The ice cream can be anything you want, I suggest a chocolate based ice cream your first time, it's easier to distinguish from the egg whites when you're frosting it. 
The meringue is pretty striaghtforward, I actually use my mother in law's famous pavlova recipe, it works a treat. Use about 5-6 eggs depending on their size if you're going with a 2L ice cream. I also find that organic eggs make the easiest meringue.

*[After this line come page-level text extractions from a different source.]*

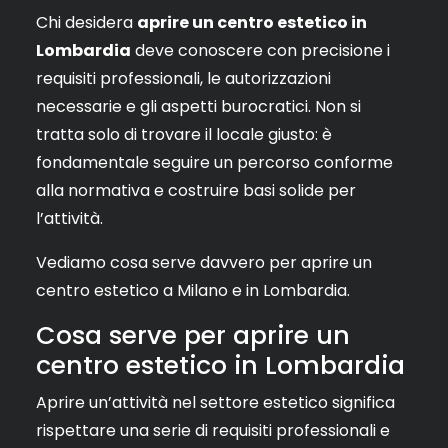
Chi desidera
aprire un centro estetico in
Lombardia
deve conoscere con precisione i
requisiti professionali, le autorizzazioni
necessarie e gli aspetti burocratici. Non si
tratta solo di trovare il locale giusto: è
fondamentale seguire un percorso conforme
alla normativa e costruire basi solide per
l’attività.
Vediamo cosa serve davvero per aprire un
centro estetico a Milano e in Lombardia.
Cosa serve per aprire un
centro estetico in Lombardia
Aprire un’attività nel settore estetico significa
rispettare una serie di requisiti professionali e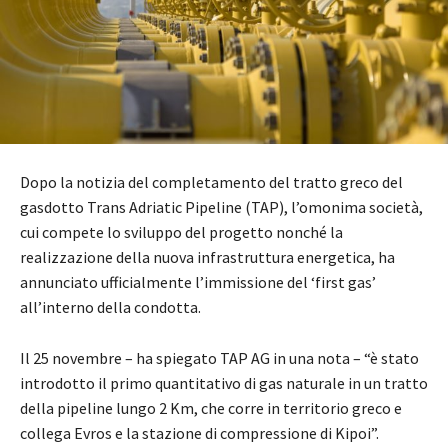
Dopo la notizia del completamento del tratto greco del
gasdotto Trans Adriatic Pipeline (TAP), l’omonima società,
cui compete lo sviluppo del progetto nonché la
realizzazione della nuova infrastruttura energetica, ha
annunciato ufficialmente l’immissione del ‘first gas’
all’interno della condotta.
Il 25 novembre – ha spiegato TAP AG in una nota – “è stato
introdotto il primo quantitativo di gas naturale in un tratto
della pipeline lungo 2 Km, che corre in territorio greco e
collega Evros e la stazione di compressione di Kipoi”.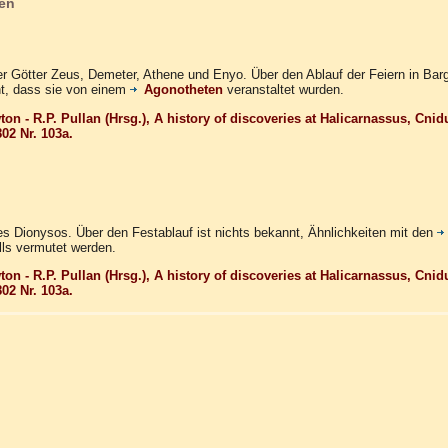
en
r Götter Zeus, Demeter, Athene und Enyo. Über den Ablauf der Feiern in Barg
, dass sie von einem
Agonotheten
veranstaltet wurden.
on - R.P. Pullan (Hrsg.), A history of discoveries at Halicarnassus, Cnid
02 Nr. 103a.
s Dionysos. Über den Festablauf ist nichts bekannt, Ähnlichkeiten mit den
ls vermutet werden.
on - R.P. Pullan (Hrsg.), A history of discoveries at Halicarnassus, Cnid
02 Nr. 103a.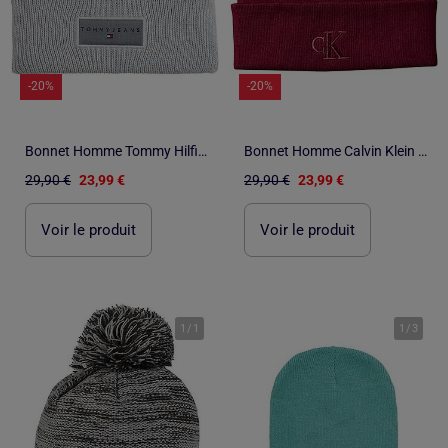
-20%
-20%
Bonnet Homme Tommy Hilfiger
Bonnet Homme Calvin Klein Jeans
29,90 €
23,99 €
29,90 €
23,99 €
Voir le produit
Voir le produit
1
/
1
1
/
3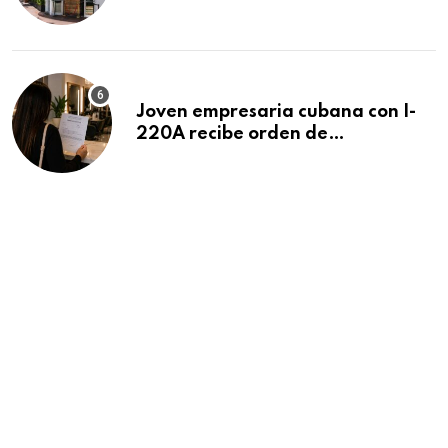
después de 15 años en South
Beach
Joven empresaria cubana con I-
220A recibe orden de
deportación: “Todavía no me
puedo creer esta noticia”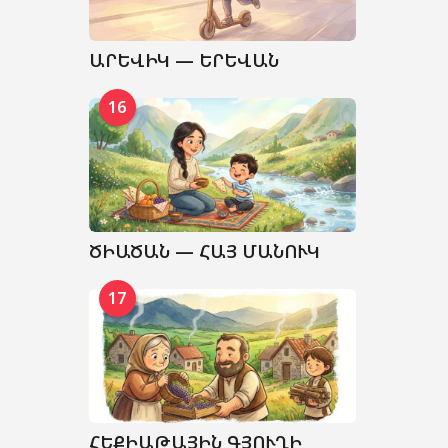
ԱՐԵՎԻԿ — ԵՐԵՎԱՆ
16
ԾԻԱԾԱՆ — ՀԱՅ ՄԱՆՈՒԿ
17
ՀԵՔԻԱԹԱՅԻՆ ԳՅՈՒՂԻ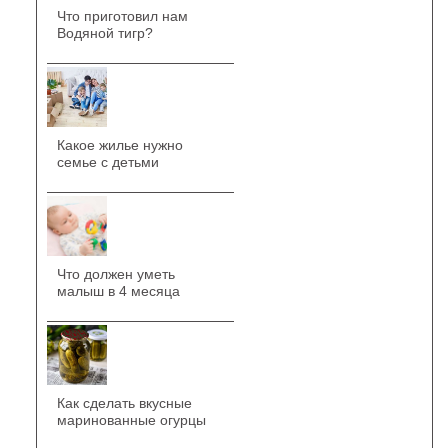
Что приготовил нам
Водяной тигр?
Какое жилье нужно
семье с детьми
Что должен уметь
малыш в 4 месяца
Как сделать вкусные
маринованные огурцы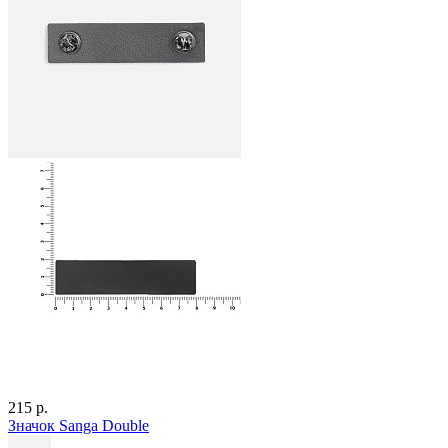
215 р.
Значок Sanga Double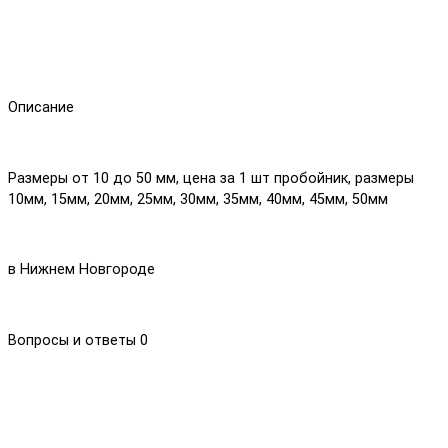
Описание
Размеры от 10 до 50 мм, цена за 1 шт пробойник, размеры
10мм, 15мм, 20мм, 25мм, 30мм, 35мм, 40мм, 45мм, 50мм
в Нижнем Новгороде
Вопросы и ответы
0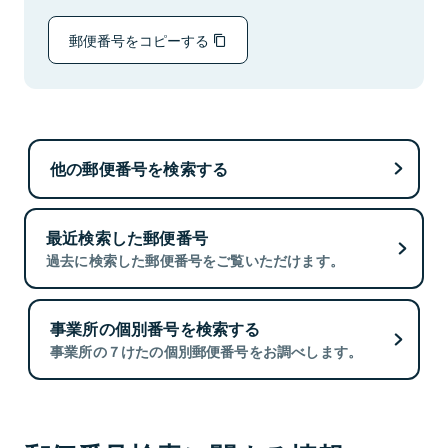
郵便番号をコピーする
他の郵便番号を検索する
最近検索した郵便番号
過去に検索した郵便番号をご覧いただけます。
事業所の個別番号を検索する
事業所の７けたの個別郵便番号をお調べします。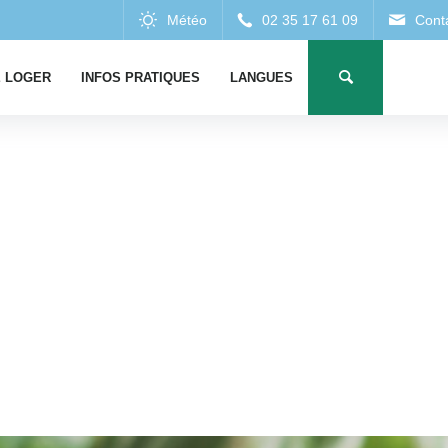
 LOGER
INFOS PRATIQUES
LANGUES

Step 2: Some Assembly Required

Get your cake ready for the ice cream, make sure there's something underneath it so you can move it easily to/from freezer/oven.
Plonk your ice cream down on top of the cake and lift off the container.
Next, trim the sides if necessary, and slip the whole thing into the freezer while you prepare the meringue. If you're just using a sponge cake, it may pay to let it freeze for a few hours to harden up. But you can use brownies or something harder as well, and in that case keep the freezing time under an hour, otherwise nobody will be able to bite through the brownie ice block.  

Step 3: Whip It

 Whip up your meringue, adding your sugar, cream of tartar, etc. Whatever tickles your fancy.
When you've got some good stiff, glossy peaks going, get the lot out of the freezer and slather it. The egg whites act as insulation between the hot of the oven and the cold of the ice cream. 
If you're feeling fancy, flash it up a little with some cake decorations, or just dust it with some powdered sugar. Now store it in the freezer until about 10 minutes before it's meant to be served.

Step 4: Get Baked

 Despite it being called Baked Alaska, there are actually a few different ways of setting the meringue. The traditional method in the oven is always a winner, just be careful not to leave it in there too long. About 5 minutes is all it can take. If you see ice cream leaking out the bottom, or it starting to slump at the ice cream / cake line, get it out ASAP. 
Another way you can go is with creme brule style with a blowtorch. I like to supplement the baking with this, since it's mostly just the top that gets baked anyway. 
For those out there with a flare for the dramatic, you can also flambe it. You'll need something at least 80-100 proof, and make sure you turn out the lights, it looks way cooler that way. 

Step 5: Enjoy!

Perhaps the most important step of all: eating the Baked Alaska. This is all that was left after one sitting during a meeting at my work, it goes fast!